[Page extract]

Colorado Rockies – No. 52
- Pitcher
- Born: May 29, 1998 (age 28) Columbia, South Carolina, U.S.
- Bats: RightThrows: Right

MLB debut
- June 2, 2026, for the Colorado Rockies

MLB statistics (through August 17, 2026)
- Win–loss record: 0–0
- Earned run average: 8.22
- Strikeouts: 7

Teams
- Colorado Rockies (2026–present);

= TJ Shook =

American baseball player (born 1998)

Franklin Todd "TJ" Shook (born May 29, 1998) is an American professional baseball pitcher for the Colorado Rockies of Major League Baseball (MLB).

==Career==
Shook played college baseball at the University of South Carolina.

===Milwaukee Brewers===
On July 24, 2020, Shook signed with the Milwaukee Brewers after going unselected in the 2020 MLB draft. He did not appear for the organization during the year due to the cancellation of the minor league season because of the COVID-19 pandemic. Shook made his professional debut in 2021, accumulating a 5-2 record and 4.96 ERA with 71 strikeouts across 13 starts split between the rookie-level Arizona Complex League Brewers, Single-A Carolina Mudcats, and High-A Wisconsin Timber Rattlers.

Shook made 25 appearances (including 21 starts) for Wisconsin and the Double-A Biloxi Shuckers during the 2022 campaign, accumulating a 6-3 record and 4.74 ERA with 118 strikeouts over 114 innings of work. He returned to Biloxi for the 2023 season, registering a 7-5 record and 4.62 ERA with 107 strikeouts across 25 games (12 starts).

Shook made 17 appearances (11 starts) for Biloxi in 2024, compiling a 5-7 record and 4.90 ERA with 77 strikeouts across 64 1/3 innings pitched.

===New York Mets===
On July 21, 2024, Shook was traded to the New York Mets in exchange for Tyler Jay. He made 13 appearances down the stretch for the Double-A Binghamton Rumble Ponies, posting a 3-4 record and 3.92 ERA with 30 strikeouts and four saves across 20 2/3 innings pitched.

Shook split the 2025 season between Binghamton and the Triple-A Syracuse Mets. In 36 appearances (including two starts) for the two affiliates, Shook logged a cumulative 6-2 record and 2.41 ERA with 61 strikeouts and eight saves over 56 innings of work.

===Colorado Rockies===
On December 10, 2025, the Colorado Rockies selected Shook from the Mets with the first overall selection in the minor league phase of the Rule 5 draft. He was assigned to the Triple-A Albuquerque Isotopes to begin the 2026 season.

On June 1, 2026, Shook was selected to the 40-man roster and promoted to the major leagues for the first time. He made his MLB debut the following day, tossing a scoreless inning against the Los Angeles Angels.

[/Page extract]

=== Task requirements ===
According to the article on TJ Shook, which player did the Milwaukee Brewers receive when they traded Shook to the New York Mets? The items are not needed for the task.

[Data to examine]

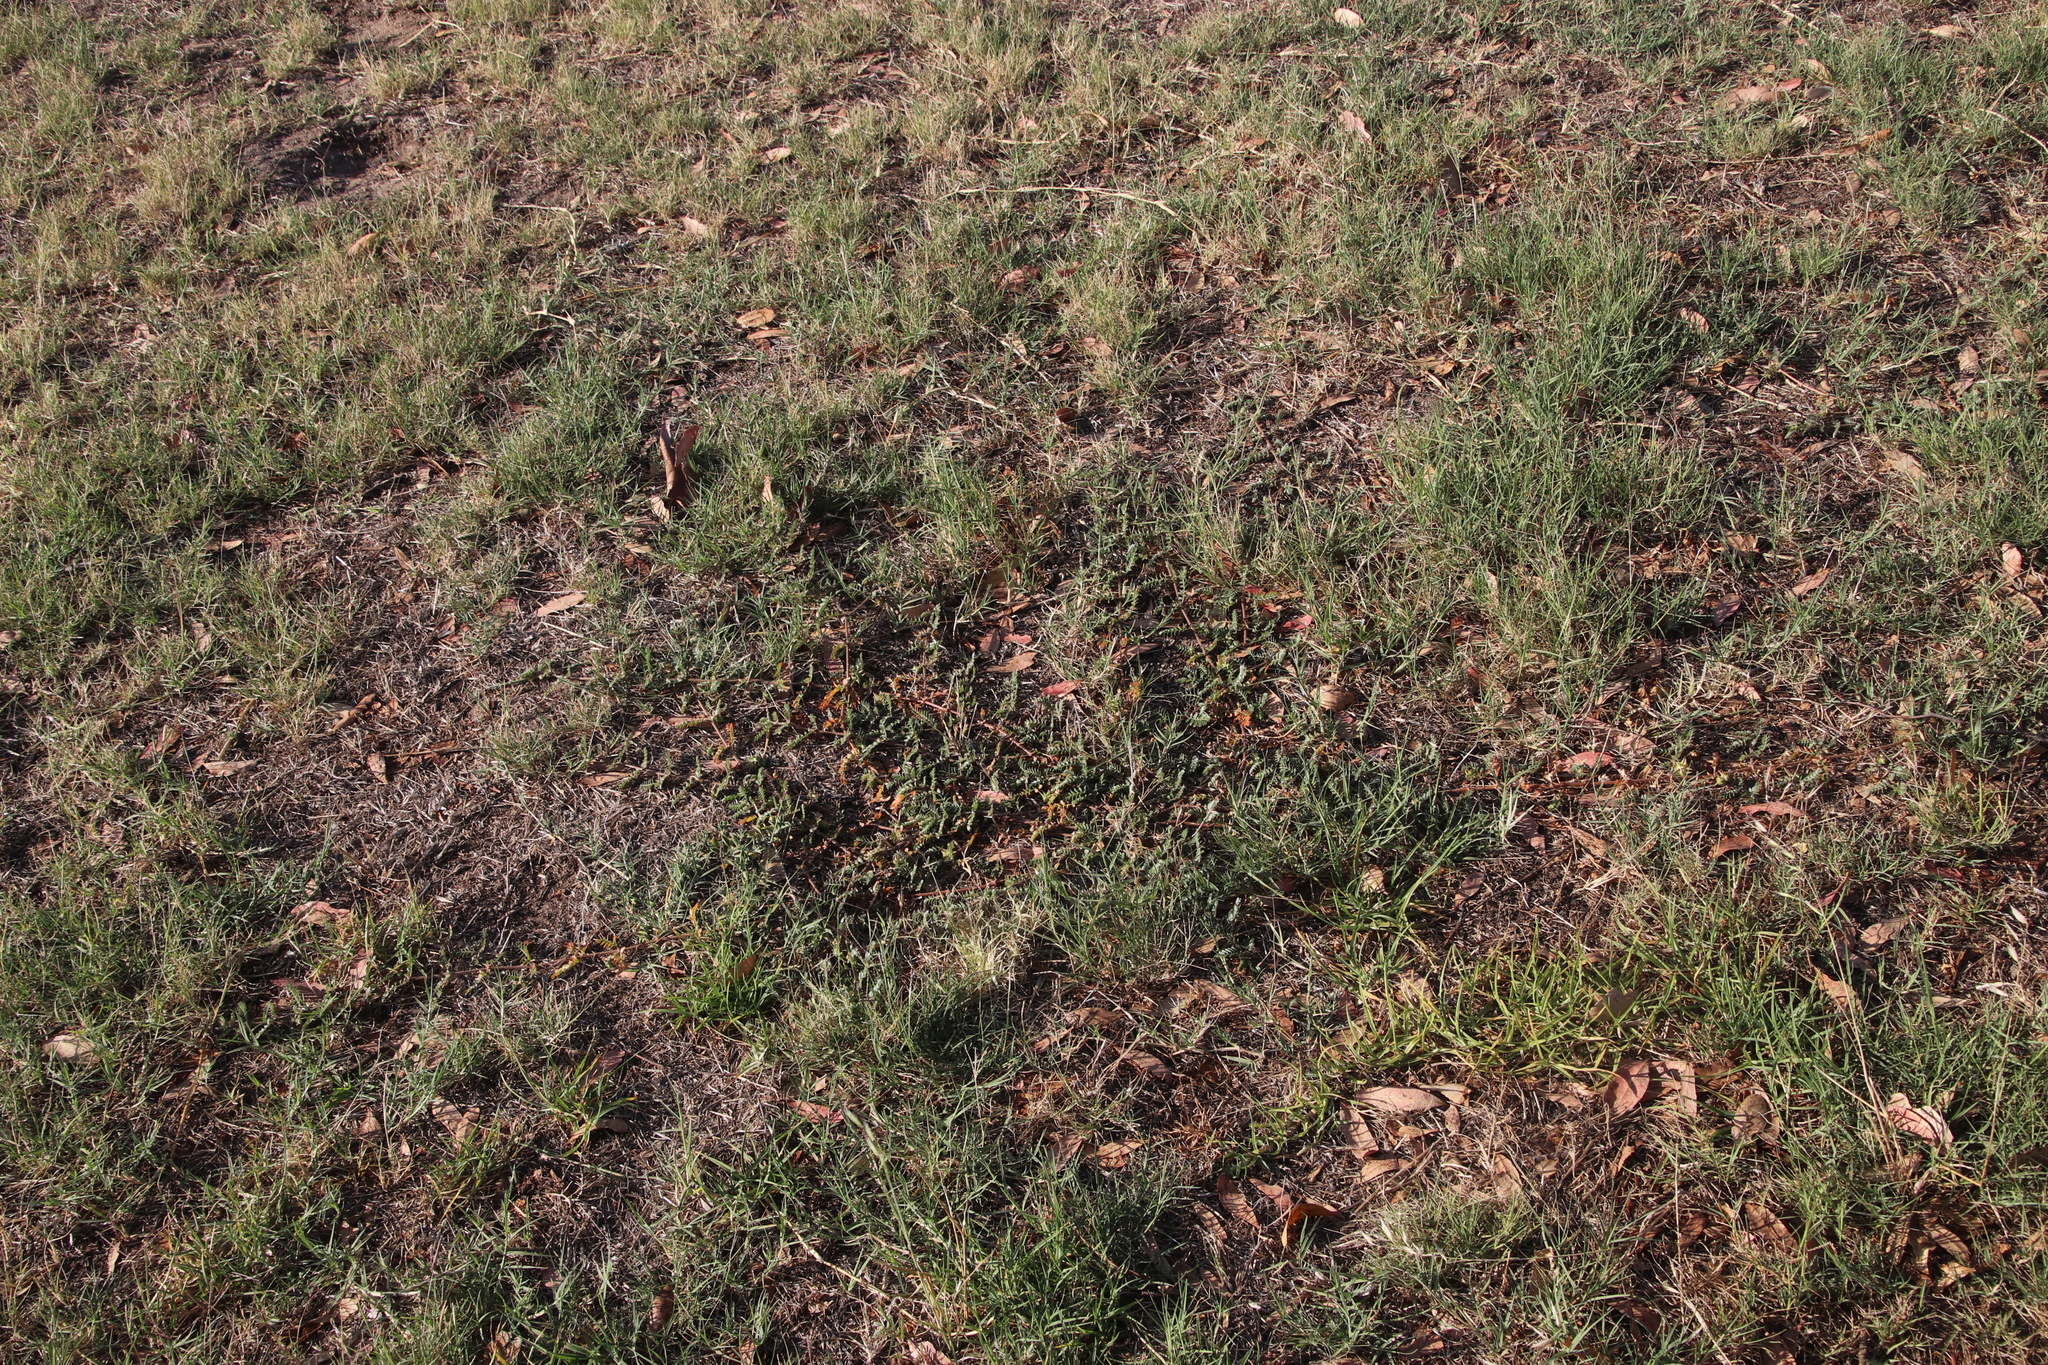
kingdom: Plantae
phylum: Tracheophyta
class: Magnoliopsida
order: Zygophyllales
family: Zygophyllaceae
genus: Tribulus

[/Data to examine]

=== Written solution ===
Tyler Jay